▶ EXERCISE DESCRIPTION
Copy out every line of text from all the rows below without changing anything, and leave the pictures out of your answer.

▶ RECORDS FOR THE EXERCISE
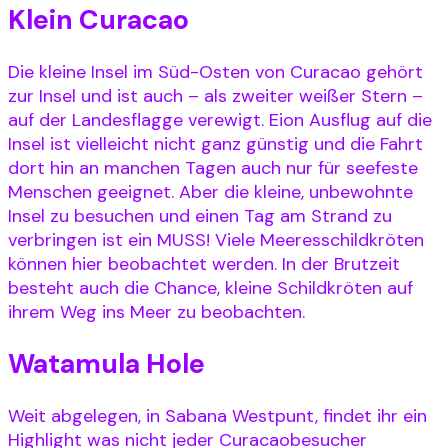
Klein Curacao
Die kleine Insel im Süd-Osten von Curacao gehört
zur Insel und ist auch – als zweiter weißer Stern –
auf der Landesflagge verewigt. Eion Ausflug auf die
Insel ist vielleicht nicht ganz günstig und die Fahrt
dort hin an manchen Tagen auch nur für seefeste
Menschen geeignet. Aber die kleine, unbewohnte
Insel zu besuchen und einen Tag am Strand zu
verbringen ist ein MUSS! Viele Meeresschildkröten
können hier beobachtet werden. In der Brutzeit
besteht auch die Chance, kleine Schildkröten auf
ihrem Weg ins Meer zu beobachten.
Watamula Hole
Weit abgelegen, in Sabana Westpunt, findet ihr ein
Highlight was nicht jeder Curacaobesucher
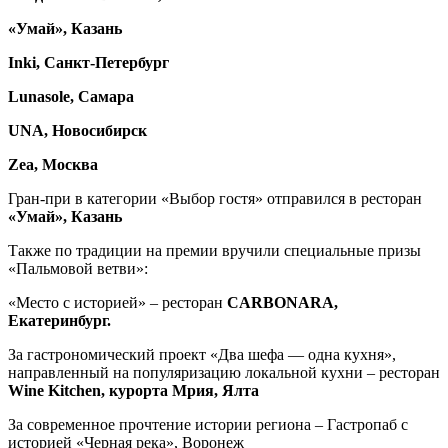
«Умай», Казань
Inki, Санкт-Петербург
Lunasole, Самара
UNA, Новосибирск
Zea, Москва
Гран-при в категории «Выбор гостя» отправился в ресторан
«Умай», Казань
Также по традиции на премии вручили специальные призы
«Пальмовой ветви»:
«Место с историей» – ресторан
CARBONARA,
Екатеринбург.
За гастрономический проект «Два шефа — одна кухня»,
направленный на популяризацию локальной кухни – ресторан
Wine Kitchen, курорта Мрия, Ялта
За современное прочтение истории региона – Гастропаб с
историей «Черная река», Воронеж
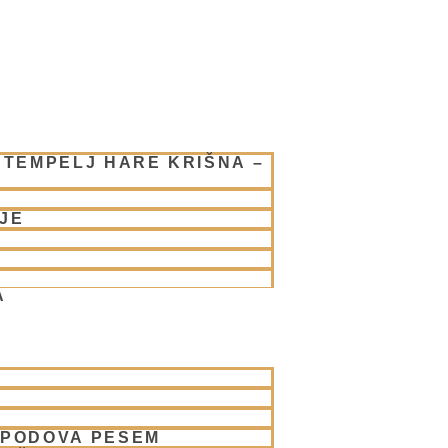
 TEMPELJ HARE KRIŠNA –
JE
A
SPODOVA PESEM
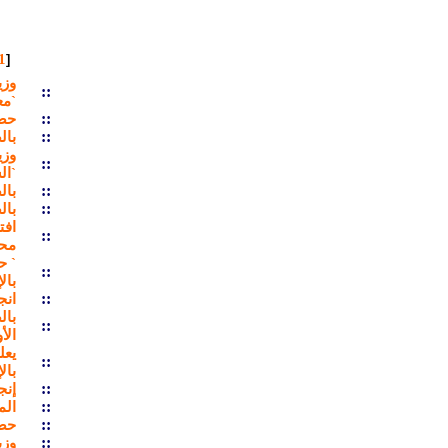
1
[
::
`م
::
حصا
::
بال
وزي
::
`ال
::
بال
::
بال
افت
::
محم
::
بال
::
انج
بال
::
الأ
::
بال
::
إنجاز
::
الم
::
حصاد 
::
وزي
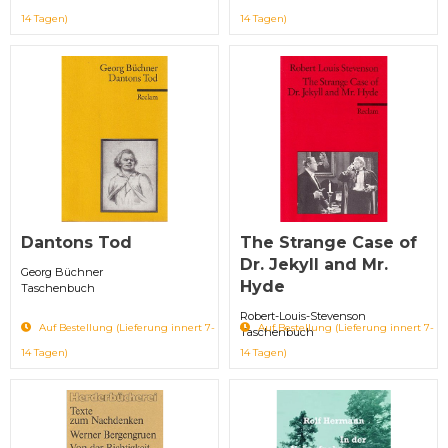
14 Tagen)
14 Tagen)
Dantons Tod
The Strange Case of
Dr. Jekyll and Mr.
Georg Büchner
Hyde
Taschenbuch
Robert-Louis-Stevenson
Auf Bestellung (Lieferung innert 7-
Auf Bestellung (Lieferung innert 7-
Taschenbuch
14 Tagen)
14 Tagen)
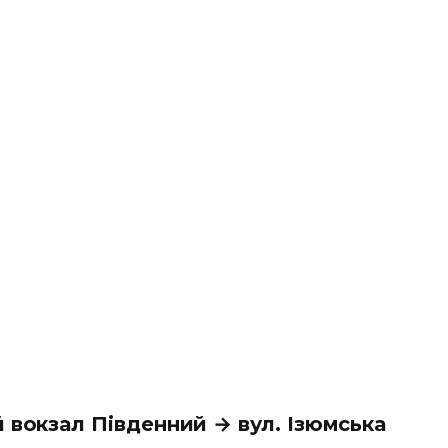
 вокзал Південний → вул. Ізюмська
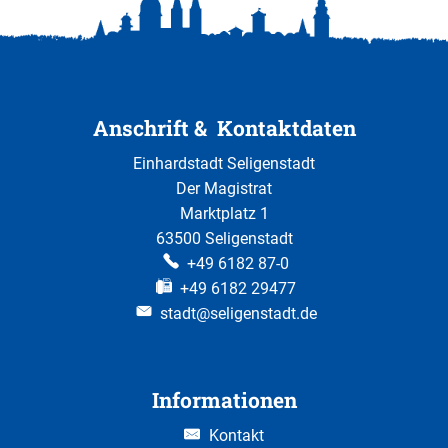
Anschrift & Kontaktdaten
Einhardstadt Seligenstadt
Der Magistrat
Marktplatz 1
63500 Seligenstadt
+49 6182 87-0
+49 6182 29477
stadt@seligenstadt.de
Informationen
Kontakt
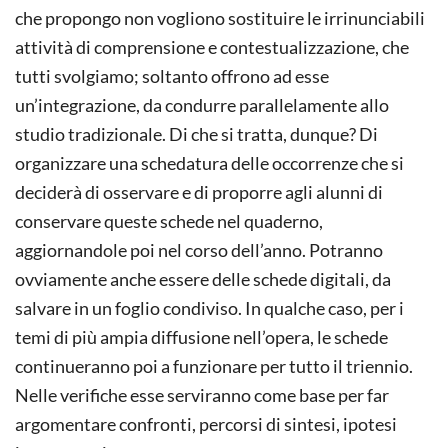
che propongo non vogliono sostituire le irrinunciabili
attività di comprensione e contestualizzazione, che
tutti svolgiamo; soltanto offrono ad esse
un’integrazione, da condurre parallelamente allo
studio tradizionale. Di che si tratta, dunque? Di
organizzare una schedatura delle occorrenze che si
deciderà di osservare e di proporre agli alunni di
conservare queste schede nel quaderno,
aggiornandole poi nel corso dell’anno. Potranno
ovviamente anche essere delle schede digitali, da
salvare in un foglio condiviso. In qualche caso, per i
temi di più ampia diffusione nell’opera, le schede
continueranno poi a funzionare per tutto il triennio.
Nelle verifiche esse serviranno come base per far
argomentare confronti, percorsi di sintesi, ipotesi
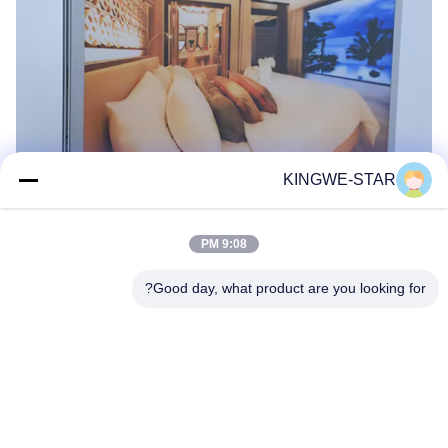
KINGWE-STAR
9:08 PM
Good day, what product are you looking for?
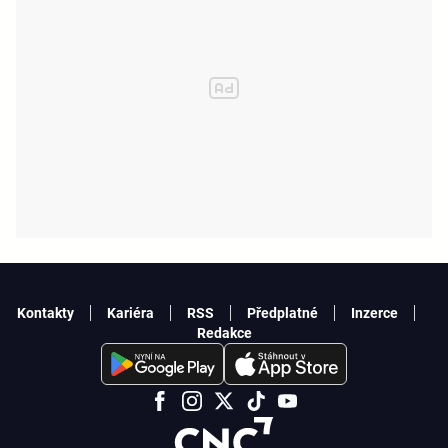
Kontakty
Kariéra
RSS
Předplatné
Inzerce
Redakce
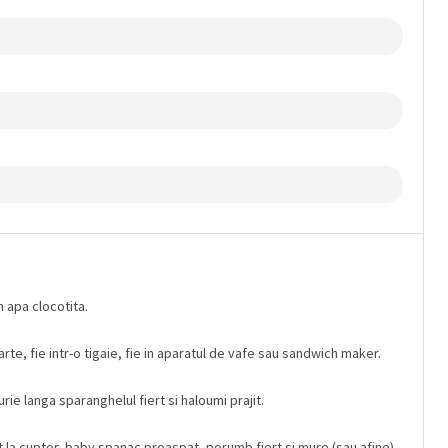
 apa clocotita.
te, fie intr-o tigaie, fie in aparatul de vafe sau sandwich maker.
urie langa sparanghelul fiert si haloumi prajit.
 la cuptor, baby spanac proaspat, porumb fiert si mure (sau afine).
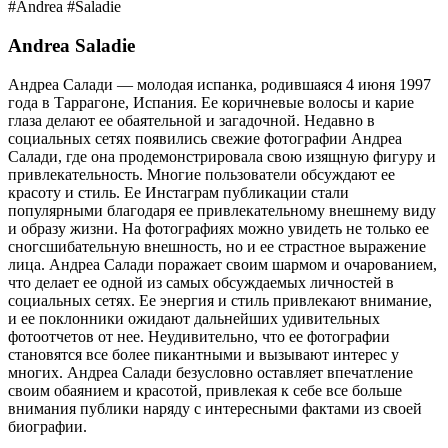
#Andrea #Saladie
Andrea Saladie
Андреа Салади — молодая испанка, родившаяся 4 июня 1997
года в Таррагоне, Испания. Ее коричневые волосы и карие
глаза делают ее обаятельной и загадочной. Недавно в
социальных сетях появились свежие фотографии Андреа
Салади, где она продемонстрировала свою изящную фигуру и
привлекательность. Многие пользователи обсуждают ее
красоту и стиль. Ее Инстаграм публикации стали
популярными благодаря ее привлекательному внешнему виду
и образу жизни. На фотографиях можно увидеть не только ее
сногсшибательную внешность, но и ее страстное выражение
лица. Андреа Салади поражает своим шармом и очарованием,
что делает ее одной из самых обсуждаемых личностей в
социальных сетях. Ее энергия и стиль привлекают внимание,
и ее поклонники ожидают дальнейших удивительных
фотоотчетов от нее. Неудивительно, что ее фотографии
становятся все более пикантными и вызывают интерес у
многих. Андреа Салади безусловно оставляет впечатление
своим обаянием и красотой, привлекая к себе все больше
внимания публики наряду с интересными фактами из своей
биографии.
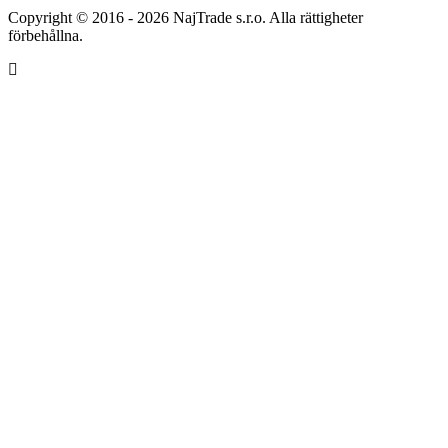
Copyright © 2016 - 2026 NajTrade s.r.o. Alla rättigheter
förbehållna.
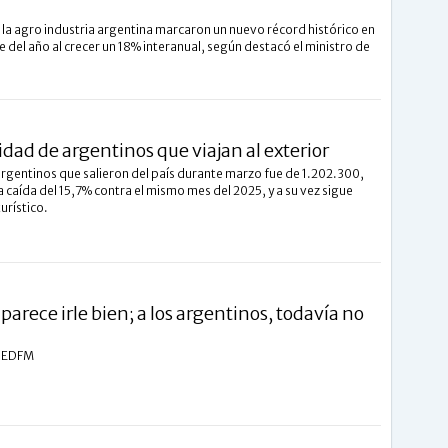
 la agro industria argentina marcaron un nuevo récord histórico en
e del año al crecer un 18% interanual, según destacó el ministro de
idad de argentinos que viajan al exterior
argentinos que salieron del país durante marzo fue de 1.202.300,
 caída del 15,7% contra el mismo mes del 2025, y a su vez sigue
urístico.
parece irle bien; a los argentinos, todavía no
l EDFM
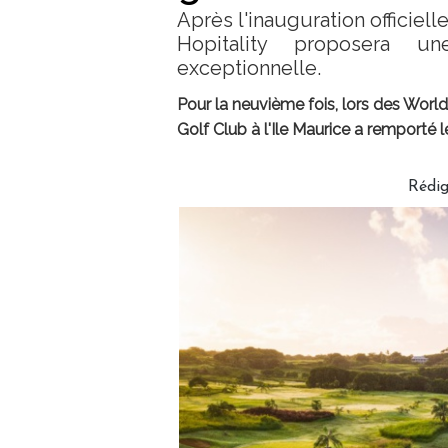
Après l'inauguration officie
Hopitality proposera u
exceptionnelle.
Pour la neuvième fois, lors des Worl
Golf Club à l'Ile Maurice a remporté l
Rédi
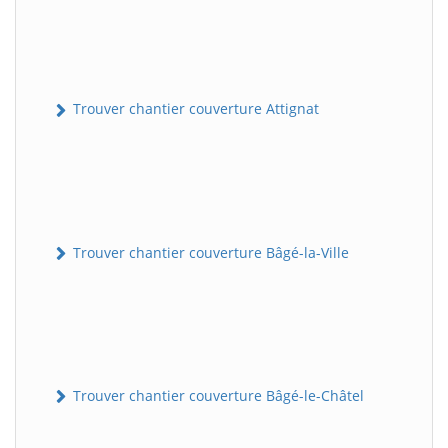
Trouver chantier couverture Attignat
Trouver chantier couverture Bâgé-la-Ville
Trouver chantier couverture Bâgé-le-Châtel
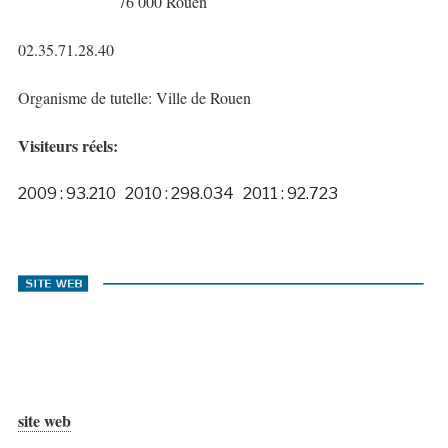
76 000 Rouen
02.35.71.28.40
Organisme de tutelle: Ville de Rouen
Visiteurs réels:
2009 : 93.210 2010 : 298.034 2011 : 92.723
site web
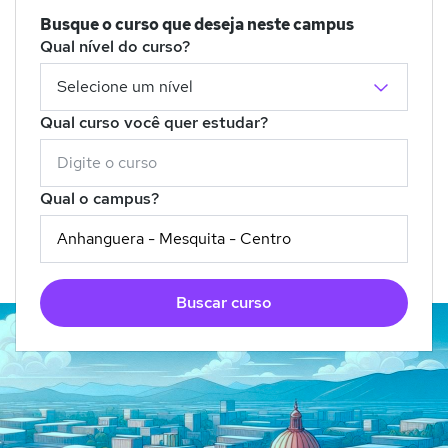
Busque o curso que deseja neste campus
Qual nível do curso?
Qual curso você quer estudar?
Qual o campus?
Buscar curso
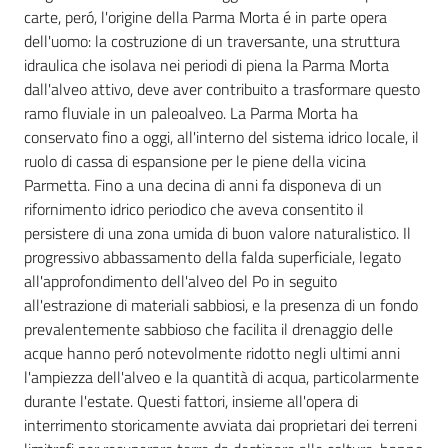
carte, peró, l'origine della Parma Morta é in parte opera
dell'uomo: la costruzione di un traversante, una struttura
idraulica che isolava nei periodi di piena la Parma Morta
dall'alveo attivo, deve aver contribuito a trasformare questo
ramo fluviale in un paleoalveo. La Parma Morta ha
conservato fino a oggi, all'interno del sistema idrico locale, il
ruolo di cassa di espansione per le piene della vicina
Parmetta. Fino a una decina di anni fa disponeva di un
rifornimento idrico periodico che aveva consentito il
persistere di una zona umida di buon valore naturalistico. Il
progressivo abbassamento della falda superficiale, legato
all'approfondimento dell'alveo del Po in seguito
all'estrazione di materiali sabbiosi, e la presenza di un fondo
prevalentemente sabbioso che facilita il drenaggio delle
acque hanno peró notevolmente ridotto negli ultimi anni
l'ampiezza dell'alveo e la quantità di acqua, particolarmente
durante l'estate. Questi fattori, insieme all'opera di
interrimento storicamente avviata dai proprietari dei terreni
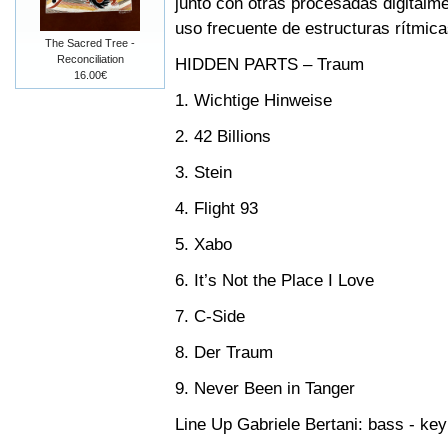
junto con otras procesadas digitalme
uso frecuente de estructuras rítmic
The Sacred Tree -
Reconciliation
HIDDEN PARTS – Traum
16.00€
1. Wichtige Hinweise
2. 42 Billions
3. Stein
4. Flight 93
5. Xabo
6. It’s Not the Place I Love
7. C-Side
8. Der Traum
9. Never Been in Tanger
Line Up Gabriele Bertani: bass - key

▶ EXERCISE OUTPUT
Klein Curacao
Die kleine Insel im Süd-Osten von Curacao gehört
zur Insel und ist auch – als zweiter weißer Stern –
auf der Landesflagge verewigt. Eion Ausflug auf die
Insel ist vielleicht nicht ganz günstig und die Fahrt
dort hin an manchen Tagen auch nur für seefeste
Menschen geeignet. Aber die kleine, unbewohnte
Insel zu besuchen und einen Tag am Strand zu
verbringen ist ein MUSS! Viele Meeresschildkröten
können hier beobachtet werden. In der Brutzeit
besteht auch die Chance, kleine Schildkröten auf
ihrem Weg ins Meer zu beobachten.
Watamula Hole
Weit abgelegen, in Sabana Westpunt, findet ihr ein
Highlight was nicht jeder Curacaobesucher
«Умай», Казань
Inki, Санкт-Петербург
Lunasole, Самара
UNA, Новосибирск
Zea, Москва
Гран-при в категории «Выбор гостя» отправился в ресторан
«Умай», Казань
Также по традиции на премии вручили специальные призы
«Пальмовой ветви»:
«Место с историей» – ресторан
CARBONARA,
Екатеринбург.
За гастрономический проект «Два шефа — одна кухня»,
направленный на популяризацию локальной кухни – ресторан
Wine Kitchen, курорта Мрия, Ялта
За современное прочтение истории региона – Гастропаб с
историей «Черная река», Воронеж
 TEMPELJ HARE KRIŠNA –
JE
A
SPODOVA PESEM
1
[
::
`م
::
حصا
::
بال
وزي
::
`ال
::
بال
::
بال
افت
::
محم
::
بال
::
انج
بال
::
الأ
::
بال
::
إنجاز
::
الم
::
حصاد 
::
وزي
14 Tagen)
14 Tagen)
Dantons Tod
The Strange Case of
Dr. Jekyll and Mr.
Georg Büchner
Hyde
Taschenbuch
Robert-Louis-Stevenson
Auf Bestellung (Lieferung innert 7-
Auf Bestellung (Lieferung innert 7-
Taschenbuch
14 Tagen)
14 Tagen)
 вокзал Південний → вул. Ізюмська
Anschrift & Kontaktdaten
Einhardstadt Seligenstadt
Der Magistrat
Marktplatz 1
63500 Seligenstadt
+49 6182 87-0
+49 6182 29477
stadt@seligenstadt.de
Informationen
Kontakt
che propongo non vogliono sostituire le irrinunciabili
attività di comprensione e contestualizzazione, che
tutti svolgiamo; soltanto offrono ad esse
un’integrazione, da condurre parallelamente allo
studio tradizionale. Di che si tratta, dunque? Di
organizzare una schedatura delle occorrenze che si
deciderà di osservare e di proporre agli alunni di
conservare queste schede nel quaderno,
aggiornandole poi nel corso dell’anno. Potranno
ovviamente anche essere delle schede digitali, da
salvare in un foglio condiviso. In qualche caso, per i
temi di più ampia diffusione nell’opera, le schede
continueranno poi a funzionare per tutto il triennio.
Nelle verifiche esse serviranno come base per far
argomentare confronti, percorsi di sintesi, ipotesi
KINGWE-STAR
9:08 PM
Good day, what product are you looking for?
Kontakty
Kariéra
RSS
Předplatné
Inzerce
Redakce
 apa clocotita.
te, fie intr-o tigaie, fie in aparatul de vafe sau sandwich maker.
urie langa sparanghelul fiert si haloumi prajit.
 la cuptor, baby spanac proaspat, porumb fiert si mure (sau afine).
#Andrea #Saladie
Andrea Saladie
Андреа Салади — молодая испанка, родившаяся 4 июня 1997
года в Таррагоне, Испания. Ее коричневые волосы и карие
глаза делают ее обаятельной и загадочной. Недавно в
социальных сетях появились свежие фотографии Андреа
Салади, где она продемонстрировала свою изящную фигуру и
привлекательность. Многие пользователи обсуждают ее
красоту и стиль. Ее Инстаграм публикации стали
популярными благодаря ее привлекательному внешнему виду
и образу жизни. На фотографиях можно увидеть не только ее
сногсшибательную внешность, но и ее страстное выражение
лица. Андреа Салади поражает своим шармом и очарованием,
что делает ее одной из самых обсуждаемых личностей в
социальных сетях. Ее энергия и стиль привлекают внимание,
и ее поклонники ожидают дальнейших удивительных
фотоотчетов от нее. Неудивительно, что ее фотографии
становятся все более пикантными и вызывают интерес у
многих. Андреа Салади безусловно оставляет впечатление
своим обаянием и красотой, привлекая к себе все больше
внимания публики наряду с интересными фактами из своей
биографии.
Copyright © 2016 - 2026 NajTrade s.r.o. Alla rättigheter
förbehållna.
 la agro industria argentina marcaron un nuevo récord histórico en
e del año al crecer un 18% interanual, según destacó el ministro de
idad de argentinos que viajan al exterior
argentinos que salieron del país durante marzo fue de 1.202.300,
 caída del 15,7% contra el mismo mes del 2025, y a su vez sigue
urístico.
parece irle bien; a los argentinos, todavía no
l EDFM
Après l'inauguration officie
Hopitality proposera u
exceptionnelle.
Pour la neuvième fois, lors des Worl
Golf Club à l'Ile Maurice a remporté l
Rédi
Trouver chantier couverture Attignat
Trouver chantier couverture Bâgé-la-Ville
Trouver chantier couverture Bâgé-le-Châtel
76 000 Rouen
02.35.71.28.40
Organisme de tutelle: Ville de Rouen
Visiteurs réels:
2009 : 93.210 2010 : 298.034 2011 : 92.723
site web
Busque o curso que deseja neste campus
Qual nível do curso?
Qual curso você quer estudar?
Qual o campus?
Buscar curso
carte, peró, l'origine della Parma Morta é in parte opera
dell'uomo: la costruzione di un traversante, una struttura
idraulica che isolava nei periodi di piena la Parma Morta
dall'alveo attivo, deve aver contribuito a trasformare questo
ramo fluviale in un paleoalveo. La Parma Morta ha
conservato fino a oggi, all'interno del sistema idrico locale, il
ruolo di cassa di espansione per le piene della vicina
Parmetta. Fino a una decina di anni fa disponeva di un
rifornimento idrico periodico che aveva consentito il
persistere di una zona umida di buon valore naturalistico. Il
progressivo abbassamento della falda superficiale, legato
all'approfondimento dell'alveo del Po in seguito
all'estrazione di materiali sabbiosi, e la presenza di un fondo
prevalentemente sabbioso che facilita il drenaggio delle
acque hanno peró notevolmente ridotto negli ultimi anni
l'ampiezza dell'alveo e la quantità di acqua, particolarmente
durante l'estate. Questi fattori, insieme all'opera di
interrimento storicamente avviata dai proprietari dei terreni
junto con otras procesadas digitalme
uso frecuente de estructuras rítmic
The Sacred Tree -
Reconciliation
HIDDEN PARTS – Traum
16.00€
1. Wichtige Hinweise
2. 42 Billions
3. Stein
4. Flight 93
5. Xabo
6. It’s Not the Place I Love
7. C-Side
8. Der Traum
9. Never Been in Tanger
Line Up Gabriele Bertani: bass - key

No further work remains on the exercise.